В новопостроенной крепости Смоленск, в верстах в пятнадцати от старинного городка Свинеческа, устроились основательно. Приближался праздник Купалы, и даже норвежцы, которым не терпелось поскорее привести своему конунгу знатную невесту, соглашались с тем, что праздник Середины Лета — Мидсоммар, как они его называли, — надлежит справлять как следует. До него оставалось всего несколько дней, и каждое утро с опушки ближайшей рощи доносилось пение девушек:

Ходим-водим хоровод,

С песнями по солнцу ход,

Вскинул голову козел,

Каждый рог длинен-востер,

Его кудри мягче льна,

Да в колосьях борода,

По полям туман плывет,

По земле козел идет,

слава матушке-земле,

слава козьей бороде![19]

Елисава в обществе пятнадцатилетней посадничьей дочери Гостимилы, иначе Гостяшки, в первый день, отоспавшись с дороги, гуляла в роще и водила с девушками хороводы. Это была ее последняя Купала на родной земле, и упустить эту возможность она никак не могла.
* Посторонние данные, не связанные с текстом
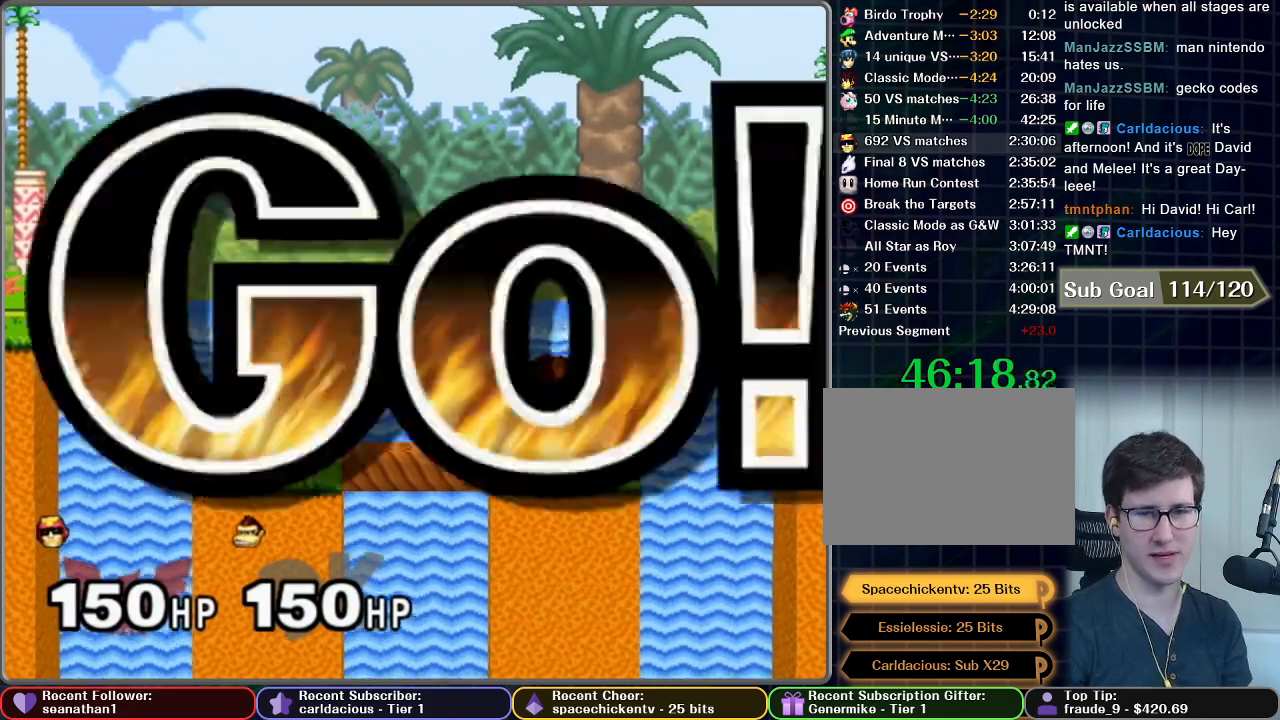
{"buttons": ["A"], "left_stick": "down", "right_stick": "center", "button_events": [[333, "A", "down"]]}
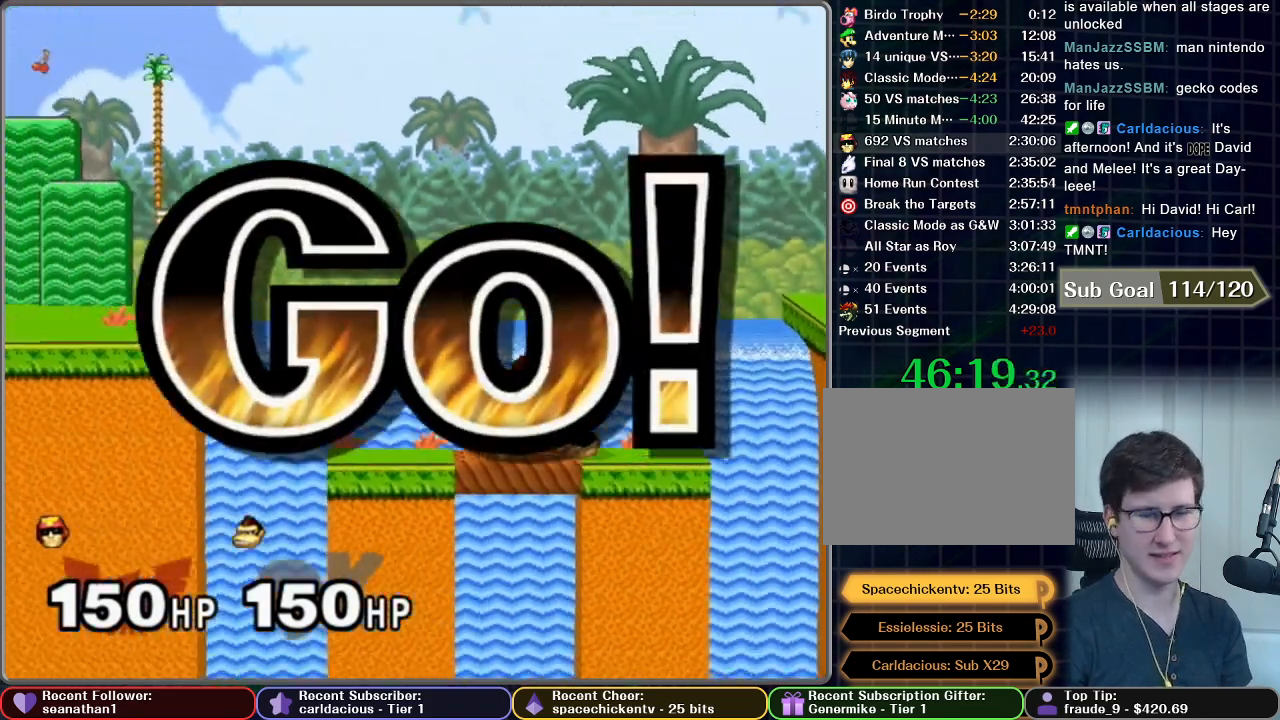
{"buttons": [], "left_stick": "center", "right_stick": "center", "button_events": [[50, "A", "up"]]}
И так хорошо было ходить в хороводе по зеленой траве, вокруг старой березы, возле которой справляли свои праздники смоленские девушки и на ветвях которой раскачивались венки, завитые в недавний Ярилин день — с цветами, травой и лентами! У подножия ствола стояли горшки с жертвенным угощением и лежали караваи, завернутые в новые полотенца со знаками Лады и Ярилы, нынешних хозяев земного мира. Трава пестрела цветами, и те же цветы были вплетены в пышные венки, под которыми почти скрывались румяные девичьи лица. Ветер, налетая порывами, словно обрушивал волны шелеста. А еще лучше было встать под березу, плотно прижаться к жесткому стволу спиной и затылком и, запрокинув голову, смотреть в голубое небо сквозь зеленое кружево ветвей. В такие мгновения Елисава чувствовала себя то ли березой, то ли самой землей. У нее не оставалось ни единой мысли, а только ровное, полное чувство счастья от тех сил, которые устремлялись к ней через корни березы из земных глубин, и вся она была прозрачной, чистой, свежей и прохладной, как вода ручья, бегущего по камешкам.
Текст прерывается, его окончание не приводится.